→ What to do
Which lines come from the start of the records through the line that holds "- lesion 3 (tumor, upper"? Write them out word for word.

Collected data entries
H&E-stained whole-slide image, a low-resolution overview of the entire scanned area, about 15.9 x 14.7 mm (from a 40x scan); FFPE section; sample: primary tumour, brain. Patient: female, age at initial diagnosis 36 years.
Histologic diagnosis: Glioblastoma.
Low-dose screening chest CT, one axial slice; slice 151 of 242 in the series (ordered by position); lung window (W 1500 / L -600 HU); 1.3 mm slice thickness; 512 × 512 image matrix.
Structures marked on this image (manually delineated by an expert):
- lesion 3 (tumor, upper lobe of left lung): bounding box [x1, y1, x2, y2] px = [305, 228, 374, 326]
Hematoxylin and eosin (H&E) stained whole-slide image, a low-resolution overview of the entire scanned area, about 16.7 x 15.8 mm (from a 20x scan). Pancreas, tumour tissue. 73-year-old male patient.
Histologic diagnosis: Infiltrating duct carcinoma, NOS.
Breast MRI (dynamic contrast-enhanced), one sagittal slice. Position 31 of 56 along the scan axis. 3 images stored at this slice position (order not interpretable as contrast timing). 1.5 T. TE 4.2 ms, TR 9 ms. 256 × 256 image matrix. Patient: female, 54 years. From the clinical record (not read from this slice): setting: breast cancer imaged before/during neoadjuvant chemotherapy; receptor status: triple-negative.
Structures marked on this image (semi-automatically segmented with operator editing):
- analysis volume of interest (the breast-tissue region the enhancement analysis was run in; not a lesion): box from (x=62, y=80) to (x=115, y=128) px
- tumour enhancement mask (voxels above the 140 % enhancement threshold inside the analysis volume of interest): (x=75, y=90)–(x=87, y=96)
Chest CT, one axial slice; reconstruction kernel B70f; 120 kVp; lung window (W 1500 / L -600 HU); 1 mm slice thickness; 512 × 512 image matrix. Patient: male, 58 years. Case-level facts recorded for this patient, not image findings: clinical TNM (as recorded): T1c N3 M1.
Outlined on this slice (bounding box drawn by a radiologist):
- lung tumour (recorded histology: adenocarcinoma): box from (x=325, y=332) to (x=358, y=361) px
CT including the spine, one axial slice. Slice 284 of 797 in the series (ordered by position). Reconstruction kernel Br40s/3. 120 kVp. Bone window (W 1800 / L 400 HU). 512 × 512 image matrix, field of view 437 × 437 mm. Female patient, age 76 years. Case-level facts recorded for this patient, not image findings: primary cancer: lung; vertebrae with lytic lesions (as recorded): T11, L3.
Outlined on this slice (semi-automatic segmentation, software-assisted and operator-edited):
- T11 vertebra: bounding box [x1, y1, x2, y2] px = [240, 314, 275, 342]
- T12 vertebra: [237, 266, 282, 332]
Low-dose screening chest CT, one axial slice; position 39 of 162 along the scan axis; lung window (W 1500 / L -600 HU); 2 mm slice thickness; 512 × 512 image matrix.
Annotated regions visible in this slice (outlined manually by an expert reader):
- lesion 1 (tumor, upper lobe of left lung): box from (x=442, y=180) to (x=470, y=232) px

→ Response
H&E-stained whole-slide image, a low-resolution overview of the entire scanned area, about 15.9 x 14.7 mm (from a 40x scan); FFPE section; sample: primary tumour, brain. Patient: female, age at initial diagnosis 36 years.
Histologic diagnosis: Glioblastoma.
Low-dose screening chest CT, one axial slice; slice 151 of 242 in the series (ordered by position); lung window (W 1500 / L -600 HU); 1.3 mm slice thickness; 512 × 512 image matrix.
Structures marked on this image (manually delineated by an expert):
- lesion 3 (tumor, upper lobe of left lung): bounding box [x1, y1, x2, y2] px = [305, 228, 374, 326]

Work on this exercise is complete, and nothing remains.